■ SOURCE TEXT ■
□ □ □ □
Supply Chain Gain: Better Data, Better Results

New technology solutions help improve inventory visibility, increase routing agility, manage labor more effectively, and capture valuable information from the field.


MORE TO THE STORY:

Case Study | WMS: Forzani’s Winning Play


How can you use information technology (IT) to improve a supply chain? The real question is, how can you not?

From vendor management to demand forecasting, from logistics network design to transportation planning and execution, from warehouse and yard management to global trade— there’s not just an app for that, but a vast marketplace of competing solutions.

The cutting-edge logistics technologies of 20 years ago— satellite tracking, route optimization, handheld radio data collection— have grown into standard tools of the trade. But just as technology continually evolves, supply chain professionals continually discover new ways to put the latest solutions to work.


Here’s a look at how some companies are using IT today to gain greater supply chain value.

I Can See Clearly Now

As the global recession forces companies to work harder to stay profitable, one strategy popular with retailers is to develop private-label brands.

“This approach provides greater supply chain control,” says David Landau, vice president of industry marketing at logistics IT vendor Manhattan Associates, Atlanta. “Companies gain much better margins with their own products than they do when they buy from a supplier.”
□ □ □ □
■ SOURCE MATERIAL ■
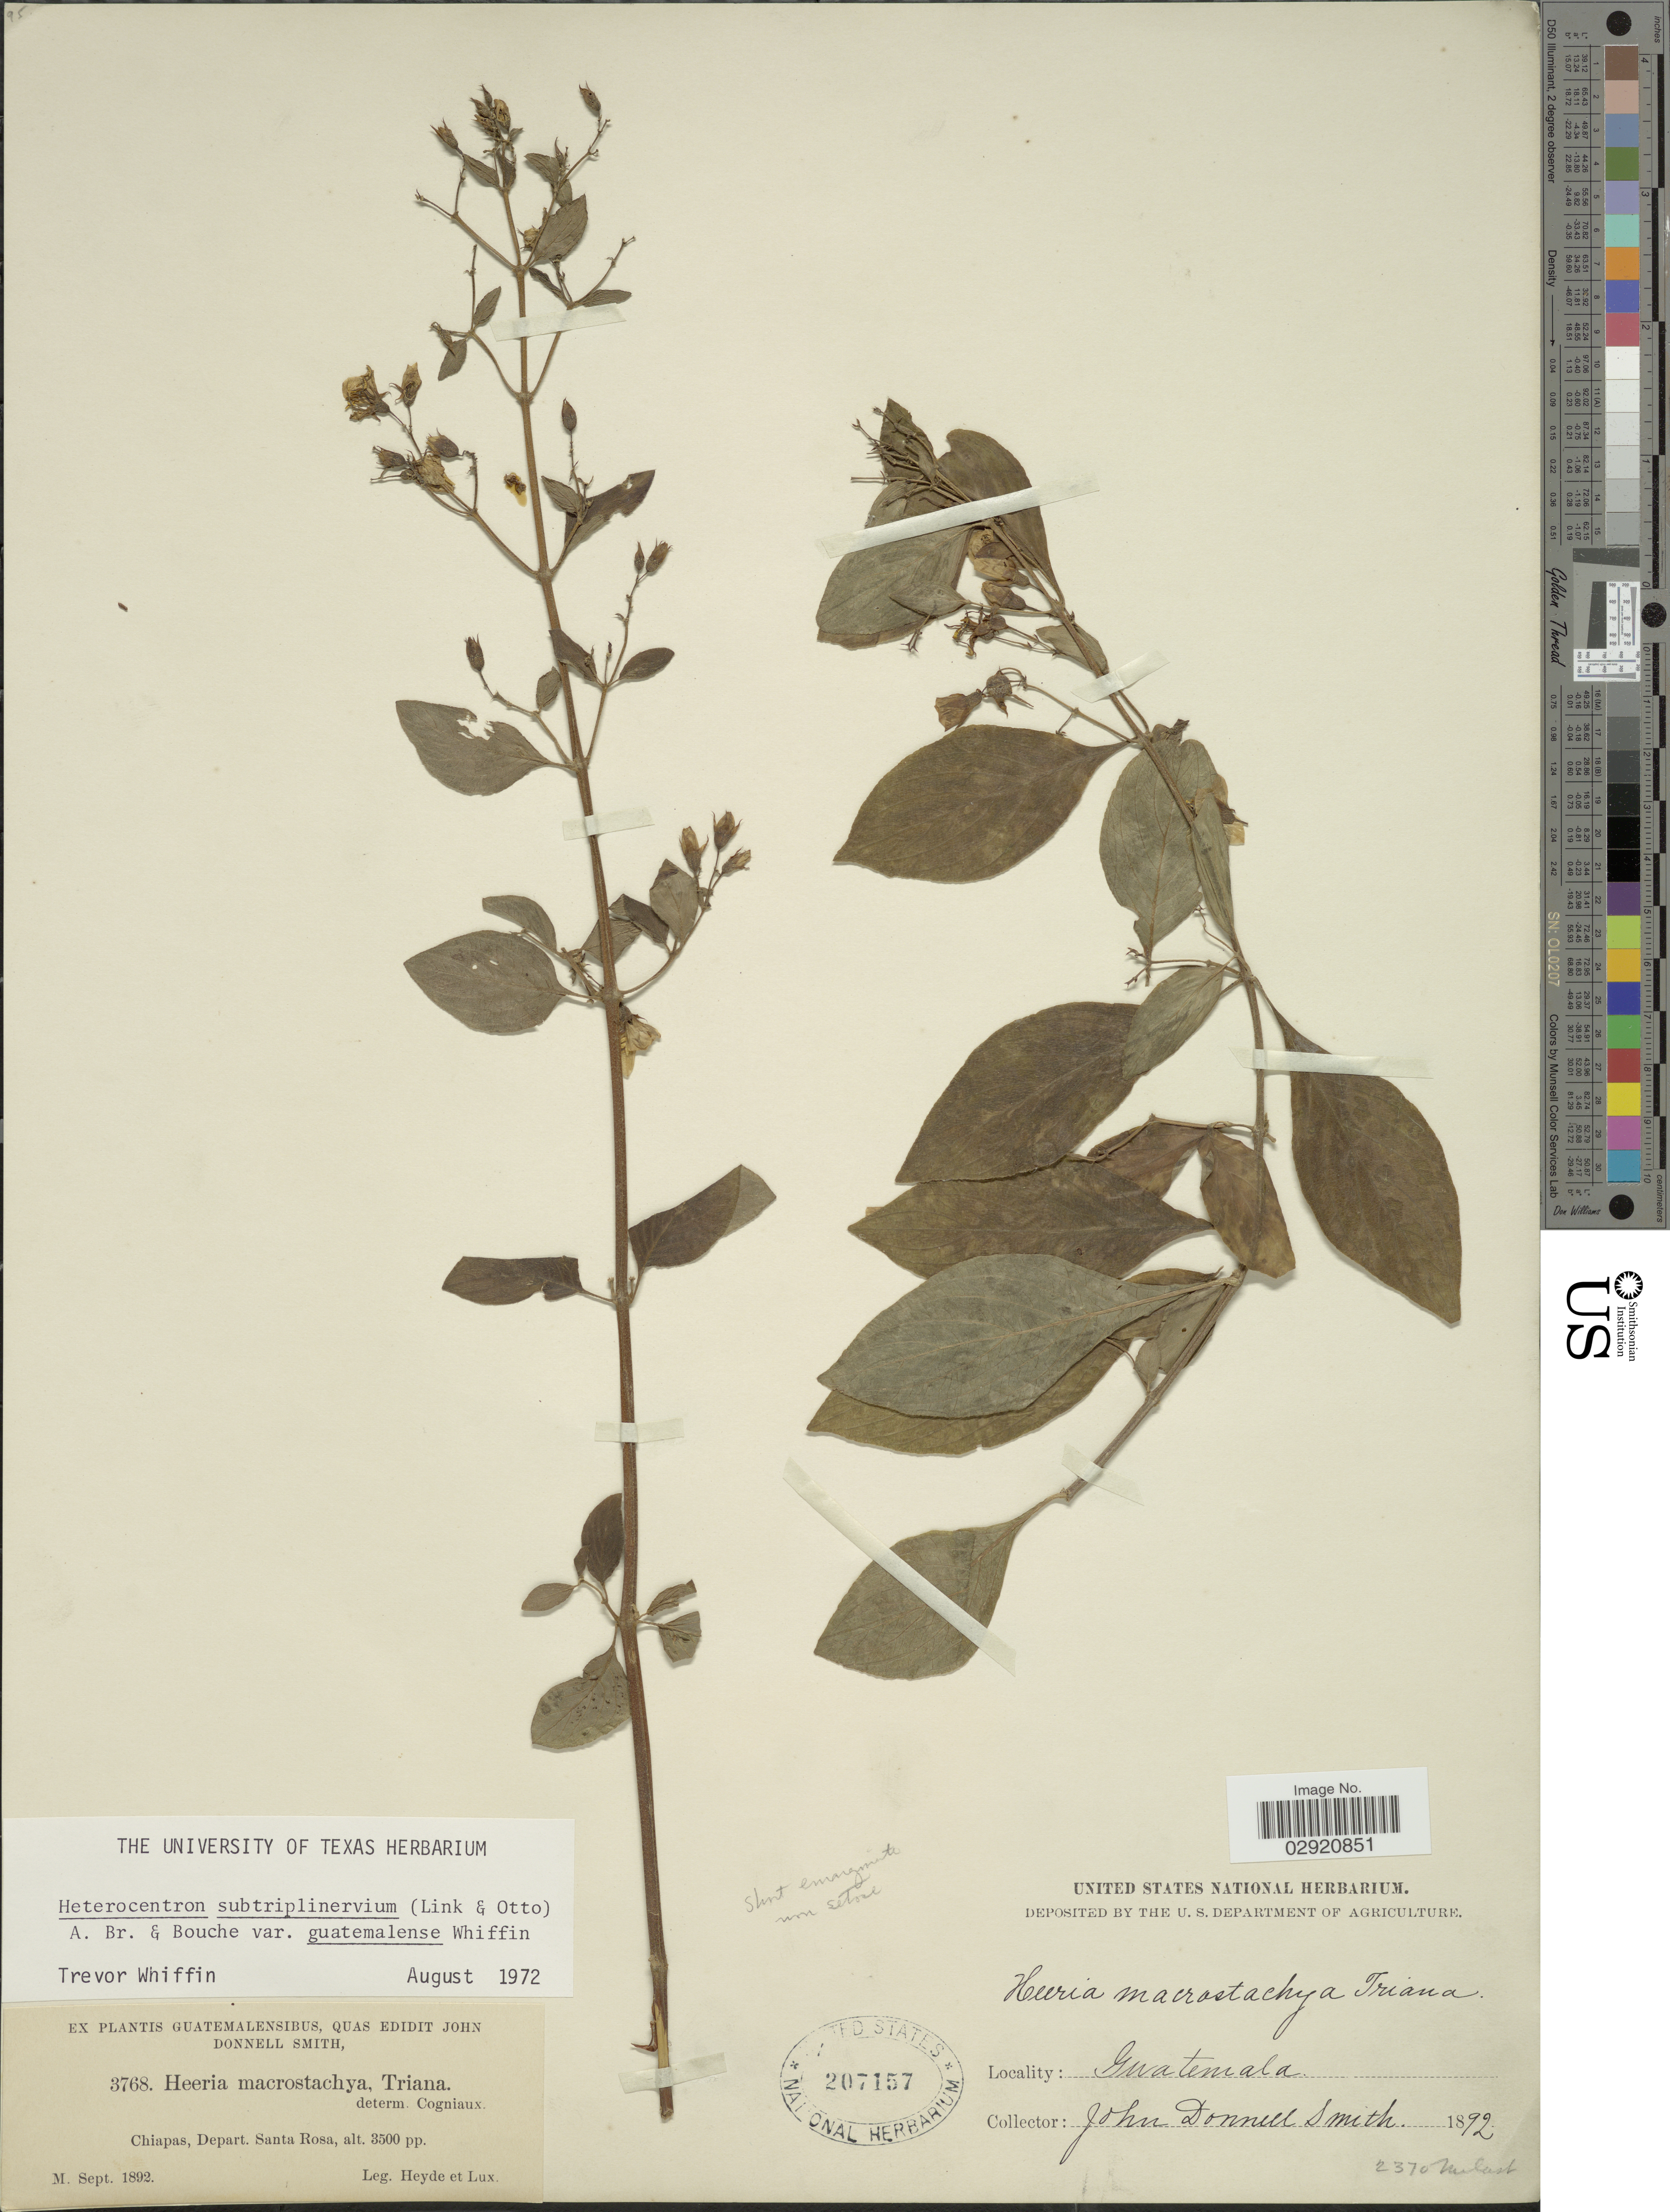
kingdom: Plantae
□ □ □ □
■ EXERCISE REQUIREMENTS ■
(a) In the supply chain article, what position does David Landau hold?
(b) Revise the supply chain article between "Supply Chain Gain: Better" and "can you not?", inclusive, replacing "inventory visibility" with "stock visibility".

■ WORKED SOLUTIONS ■
(a) He is vice president of industry marketing at the logistics IT vendor Manhattan Associates, Atlanta.

(b)
Supply Chain Gain: Better Data, Better Results

New technology solutions help improve stock visibility, increase routing agility, manage labor more effectively, and capture valuable information from the field.


MORE TO THE STORY:

Case Study | WMS: Forzani’s Winning Play


How can you use information technology (IT) to improve a supply chain? The real question is, how can you not?